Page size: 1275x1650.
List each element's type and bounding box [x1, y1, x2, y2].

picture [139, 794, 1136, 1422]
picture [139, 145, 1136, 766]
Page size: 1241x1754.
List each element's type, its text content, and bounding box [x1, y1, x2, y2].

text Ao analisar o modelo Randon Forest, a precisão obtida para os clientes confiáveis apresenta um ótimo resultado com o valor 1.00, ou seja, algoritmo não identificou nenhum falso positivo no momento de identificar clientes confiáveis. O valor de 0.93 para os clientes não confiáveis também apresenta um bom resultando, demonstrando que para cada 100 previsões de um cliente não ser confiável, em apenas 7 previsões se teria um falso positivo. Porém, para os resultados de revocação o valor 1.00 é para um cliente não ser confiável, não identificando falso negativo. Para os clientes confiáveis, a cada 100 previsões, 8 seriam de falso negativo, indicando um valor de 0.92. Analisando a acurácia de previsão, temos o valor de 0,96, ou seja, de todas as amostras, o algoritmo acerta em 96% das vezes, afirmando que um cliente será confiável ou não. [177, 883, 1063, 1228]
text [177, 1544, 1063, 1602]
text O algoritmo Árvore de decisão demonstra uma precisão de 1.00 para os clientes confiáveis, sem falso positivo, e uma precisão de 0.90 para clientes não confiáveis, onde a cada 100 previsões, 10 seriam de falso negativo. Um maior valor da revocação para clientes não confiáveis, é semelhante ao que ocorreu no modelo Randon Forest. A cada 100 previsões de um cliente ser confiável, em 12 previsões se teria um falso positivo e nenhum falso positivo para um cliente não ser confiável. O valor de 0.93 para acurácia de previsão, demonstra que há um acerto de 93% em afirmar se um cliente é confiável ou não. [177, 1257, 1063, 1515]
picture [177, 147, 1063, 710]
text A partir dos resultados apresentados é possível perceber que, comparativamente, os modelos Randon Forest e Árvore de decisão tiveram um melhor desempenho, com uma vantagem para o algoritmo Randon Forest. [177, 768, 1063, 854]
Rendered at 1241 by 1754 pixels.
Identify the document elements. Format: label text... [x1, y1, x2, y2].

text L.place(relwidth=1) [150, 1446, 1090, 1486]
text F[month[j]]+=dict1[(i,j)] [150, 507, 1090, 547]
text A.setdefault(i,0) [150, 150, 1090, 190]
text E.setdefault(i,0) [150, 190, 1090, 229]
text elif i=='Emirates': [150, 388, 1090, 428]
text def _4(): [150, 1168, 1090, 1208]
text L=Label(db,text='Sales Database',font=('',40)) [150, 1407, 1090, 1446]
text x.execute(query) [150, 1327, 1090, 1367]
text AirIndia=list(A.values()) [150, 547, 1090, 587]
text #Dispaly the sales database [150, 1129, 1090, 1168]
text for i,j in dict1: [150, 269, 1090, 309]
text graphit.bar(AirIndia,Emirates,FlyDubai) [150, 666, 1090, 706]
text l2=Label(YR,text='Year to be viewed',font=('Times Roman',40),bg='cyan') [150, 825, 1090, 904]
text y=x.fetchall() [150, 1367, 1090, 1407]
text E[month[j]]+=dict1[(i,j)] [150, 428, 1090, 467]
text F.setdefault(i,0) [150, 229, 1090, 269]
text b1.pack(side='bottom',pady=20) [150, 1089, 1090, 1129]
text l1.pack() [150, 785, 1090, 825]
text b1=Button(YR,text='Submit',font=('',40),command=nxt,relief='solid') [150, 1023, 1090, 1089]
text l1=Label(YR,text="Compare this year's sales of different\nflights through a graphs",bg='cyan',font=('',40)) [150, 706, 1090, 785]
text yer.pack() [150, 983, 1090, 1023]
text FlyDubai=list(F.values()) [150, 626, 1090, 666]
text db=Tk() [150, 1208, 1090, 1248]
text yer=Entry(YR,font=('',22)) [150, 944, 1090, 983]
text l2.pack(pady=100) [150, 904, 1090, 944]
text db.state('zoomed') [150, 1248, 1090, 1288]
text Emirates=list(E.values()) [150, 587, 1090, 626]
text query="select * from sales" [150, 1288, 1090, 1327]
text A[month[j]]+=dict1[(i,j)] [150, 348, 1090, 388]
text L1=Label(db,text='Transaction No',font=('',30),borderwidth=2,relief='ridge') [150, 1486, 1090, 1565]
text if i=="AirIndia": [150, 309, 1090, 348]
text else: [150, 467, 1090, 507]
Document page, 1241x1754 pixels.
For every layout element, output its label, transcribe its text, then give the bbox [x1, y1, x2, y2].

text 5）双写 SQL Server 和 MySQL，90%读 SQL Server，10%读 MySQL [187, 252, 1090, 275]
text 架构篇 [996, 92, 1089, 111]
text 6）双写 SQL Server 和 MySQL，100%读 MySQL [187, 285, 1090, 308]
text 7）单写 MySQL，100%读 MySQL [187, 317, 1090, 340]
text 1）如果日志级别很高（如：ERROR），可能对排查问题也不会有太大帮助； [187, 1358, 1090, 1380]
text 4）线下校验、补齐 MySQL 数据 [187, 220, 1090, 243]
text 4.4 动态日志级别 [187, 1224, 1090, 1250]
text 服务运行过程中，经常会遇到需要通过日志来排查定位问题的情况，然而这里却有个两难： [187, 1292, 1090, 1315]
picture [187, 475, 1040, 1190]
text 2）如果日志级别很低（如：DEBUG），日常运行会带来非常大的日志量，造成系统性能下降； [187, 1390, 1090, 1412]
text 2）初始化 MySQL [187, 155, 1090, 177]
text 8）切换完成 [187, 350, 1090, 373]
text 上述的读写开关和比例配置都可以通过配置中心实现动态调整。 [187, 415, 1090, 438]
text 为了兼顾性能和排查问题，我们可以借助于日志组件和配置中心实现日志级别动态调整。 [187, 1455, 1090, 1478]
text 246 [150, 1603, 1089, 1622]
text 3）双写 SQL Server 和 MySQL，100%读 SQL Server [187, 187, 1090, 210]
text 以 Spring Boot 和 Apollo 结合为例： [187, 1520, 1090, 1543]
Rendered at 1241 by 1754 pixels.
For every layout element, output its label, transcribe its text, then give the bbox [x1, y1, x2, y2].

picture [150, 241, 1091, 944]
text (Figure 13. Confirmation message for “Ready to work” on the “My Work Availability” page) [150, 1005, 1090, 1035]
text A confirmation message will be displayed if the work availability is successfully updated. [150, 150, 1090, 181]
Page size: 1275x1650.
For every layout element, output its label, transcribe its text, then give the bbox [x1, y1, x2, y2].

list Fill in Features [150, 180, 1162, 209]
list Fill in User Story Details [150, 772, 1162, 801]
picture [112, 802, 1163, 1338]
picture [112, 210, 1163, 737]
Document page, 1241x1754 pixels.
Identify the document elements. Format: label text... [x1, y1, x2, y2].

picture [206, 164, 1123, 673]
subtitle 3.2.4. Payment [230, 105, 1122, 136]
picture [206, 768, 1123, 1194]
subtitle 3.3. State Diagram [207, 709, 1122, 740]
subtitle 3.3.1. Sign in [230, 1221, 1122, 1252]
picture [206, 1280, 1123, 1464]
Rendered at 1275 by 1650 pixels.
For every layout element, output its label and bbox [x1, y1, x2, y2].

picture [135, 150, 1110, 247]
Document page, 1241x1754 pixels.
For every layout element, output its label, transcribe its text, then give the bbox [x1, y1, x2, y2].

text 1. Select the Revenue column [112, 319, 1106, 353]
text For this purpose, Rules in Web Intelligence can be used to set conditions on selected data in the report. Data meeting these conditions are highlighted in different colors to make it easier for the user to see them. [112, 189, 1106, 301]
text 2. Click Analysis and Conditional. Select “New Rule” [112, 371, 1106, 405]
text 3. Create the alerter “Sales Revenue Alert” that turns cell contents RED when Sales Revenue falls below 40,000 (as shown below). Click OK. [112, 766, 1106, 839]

◇ ◇ ◇ ◇ ◇

_EXERCISE DETAILS_: Please transcribe the listing in full. Keep each line exact.

_RESPONSE BOX_:
Page size: 1275x1650.
List each element's type and bounding box [x1, y1, x2, y2].

picture [139, 794, 1136, 1422]
picture [139, 145, 1136, 766]
Page size: 1241x1754.
List each element's type, its text content, and bounding box [x1, y1, x2, y2].

text Ao analisar o modelo Randon Forest, a precisão obtida para os clientes confiáveis apresenta um ótimo resultado com o valor 1.00, ou seja, algoritmo não identificou nenhum falso positivo no momento de identificar clientes confiáveis. O valor de 0.93 para os clientes não confiáveis também apresenta um bom resultando, demonstrando que para cada 100 previsões de um cliente não ser confiável, em apenas 7 previsões se teria um falso positivo. Porém, para os resultados de revocação o valor 1.00 é para um cliente não ser confiável, não identificando falso negativo. Para os clientes confiáveis, a cada 100 previsões, 8 seriam de falso negativo, indicando um valor de 0.92. Analisando a acurácia de previsão, temos o valor de 0,96, ou seja, de todas as amostras, o algoritmo acerta em 96% das vezes, afirmando que um cliente será confiável ou não. [177, 883, 1063, 1228]
text [177, 1544, 1063, 1602]
text O algoritmo Árvore de decisão demonstra uma precisão de 1.00 para os clientes confiáveis, sem falso positivo, e uma precisão de 0.90 para clientes não confiáveis, onde a cada 100 previsões, 10 seriam de falso negativo. Um maior valor da revocação para clientes não confiáveis, é semelhante ao que ocorreu no modelo Randon Forest. A cada 100 previsões de um cliente ser confiável, em 12 previsões se teria um falso positivo e nenhum falso positivo para um cliente não ser confiável. O valor de 0.93 para acurácia de previsão, demonstra que há um acerto de 93% em afirmar se um cliente é confiável ou não. [177, 1257, 1063, 1515]
picture [177, 147, 1063, 710]
text A partir dos resultados apresentados é possível perceber que, comparativamente, os modelos Randon Forest e Árvore de decisão tiveram um melhor desempenho, com uma vantagem para o algoritmo Randon Forest. [177, 768, 1063, 854]
Rendered at 1241 by 1754 pixels.
Identify the document elements. Format: label text... [x1, y1, x2, y2].

text L.place(relwidth=1) [150, 1446, 1090, 1486]
text F[month[j]]+=dict1[(i,j)] [150, 507, 1090, 547]
text A.setdefault(i,0) [150, 150, 1090, 190]
text E.setdefault(i,0) [150, 190, 1090, 229]
text elif i=='Emirates': [150, 388, 1090, 428]
text def _4(): [150, 1168, 1090, 1208]
text L=Label(db,text='Sales Database',font=('',40)) [150, 1407, 1090, 1446]
text x.execute(query) [150, 1327, 1090, 1367]
text AirIndia=list(A.values()) [150, 547, 1090, 587]
text #Dispaly the sales database [150, 1129, 1090, 1168]
text for i,j in dict1: [150, 269, 1090, 309]
text graphit.bar(AirIndia,Emirates,FlyDubai) [150, 666, 1090, 706]
text l2=Label(YR,text='Year to be viewed',font=('Times Roman',40),bg='cyan') [150, 825, 1090, 904]
text y=x.fetchall() [150, 1367, 1090, 1407]
text E[month[j]]+=dict1[(i,j)] [150, 428, 1090, 467]
text F.setdefault(i,0) [150, 229, 1090, 269]
text b1.pack(side='bottom',pady=20) [150, 1089, 1090, 1129]
text l1.pack() [150, 785, 1090, 825]
text b1=Button(YR,text='Submit',font=('',40),command=nxt,relief='solid') [150, 1023, 1090, 1089]
text l1=Label(YR,text="Compare this year's sales of different\nflights through a graphs",bg='cyan',font=('',40)) [150, 706, 1090, 785]
text yer.pack() [150, 983, 1090, 1023]
text FlyDubai=list(F.values()) [150, 626, 1090, 666]
text db=Tk() [150, 1208, 1090, 1248]
text yer=Entry(YR,font=('',22)) [150, 944, 1090, 983]
text l2.pack(pady=100) [150, 904, 1090, 944]
text db.state('zoomed') [150, 1248, 1090, 1288]
text Emirates=list(E.values()) [150, 587, 1090, 626]
text query="select * from sales" [150, 1288, 1090, 1327]
text A[month[j]]+=dict1[(i,j)] [150, 348, 1090, 388]
text L1=Label(db,text='Transaction No',font=('',30),borderwidth=2,relief='ridge') [150, 1486, 1090, 1565]
text if i=="AirIndia": [150, 309, 1090, 348]
text else: [150, 467, 1090, 507]
Document page, 1241x1754 pixels.
For every layout element, output its label, transcribe its text, then give the bbox [x1, y1, x2, y2].

text 5）双写 SQL Server 和 MySQL，90%读 SQL Server，10%读 MySQL [187, 252, 1090, 275]
text 架构篇 [996, 92, 1089, 111]
text 6）双写 SQL Server 和 MySQL，100%读 MySQL [187, 285, 1090, 308]
text 7）单写 MySQL，100%读 MySQL [187, 317, 1090, 340]
text 1）如果日志级别很高（如：ERROR），可能对排查问题也不会有太大帮助； [187, 1358, 1090, 1380]
text 4）线下校验、补齐 MySQL 数据 [187, 220, 1090, 243]
text 4.4 动态日志级别 [187, 1224, 1090, 1250]
text 服务运行过程中，经常会遇到需要通过日志来排查定位问题的情况，然而这里却有个两难： [187, 1292, 1090, 1315]
picture [187, 475, 1040, 1190]
text 2）如果日志级别很低（如：DEBUG），日常运行会带来非常大的日志量，造成系统性能下降； [187, 1390, 1090, 1412]
text 2）初始化 MySQL [187, 155, 1090, 177]
text 8）切换完成 [187, 350, 1090, 373]
text 上述的读写开关和比例配置都可以通过配置中心实现动态调整。 [187, 415, 1090, 438]
text 为了兼顾性能和排查问题，我们可以借助于日志组件和配置中心实现日志级别动态调整。 [187, 1455, 1090, 1478]
text 246 [150, 1603, 1089, 1622]
text 3）双写 SQL Server 和 MySQL，100%读 SQL Server [187, 187, 1090, 210]
text 以 Spring Boot 和 Apollo 结合为例： [187, 1520, 1090, 1543]
Rendered at 1241 by 1754 pixels.
For every layout element, output its label, transcribe its text, then give the bbox [x1, y1, x2, y2].

picture [150, 241, 1091, 944]
text (Figure 13. Confirmation message for “Ready to work” on the “My Work Availability” page) [150, 1005, 1090, 1035]
text A confirmation message will be displayed if the work availability is successfully updated. [150, 150, 1090, 181]
Page size: 1275x1650.
For every layout element, output its label, transcribe its text, then give the bbox [x1, y1, x2, y2].

list Fill in Features [150, 180, 1162, 209]
list Fill in User Story Details [150, 772, 1162, 801]
picture [112, 802, 1163, 1338]
picture [112, 210, 1163, 737]
Document page, 1241x1754 pixels.
Identify the document elements. Format: label text... [x1, y1, x2, y2].

picture [206, 164, 1123, 673]
subtitle 3.2.4. Payment [230, 105, 1122, 136]
picture [206, 768, 1123, 1194]
subtitle 3.3. State Diagram [207, 709, 1122, 740]
subtitle 3.3.1. Sign in [230, 1221, 1122, 1252]
picture [206, 1280, 1123, 1464]
Rendered at 1275 by 1650 pixels.
For every layout element, output its label and bbox [x1, y1, x2, y2].

picture [135, 150, 1110, 247]
Document page, 1241x1754 pixels.
For every layout element, output its label, transcribe its text, then give the bbox [x1, y1, x2, y2].

text 1. Select the Revenue column [112, 319, 1106, 353]
text For this purpose, Rules in Web Intelligence can be used to set conditions on selected data in the report. Data meeting these conditions are highlighted in different colors to make it easier for the user to see them. [112, 189, 1106, 301]
text 2. Click Analysis and Conditional. Select “New Rule” [112, 371, 1106, 405]
text 3. Create the alerter “Sales Revenue Alert” that turns cell contents RED when Sales Revenue falls below 40,000 (as shown below). Click OK. [112, 766, 1106, 839]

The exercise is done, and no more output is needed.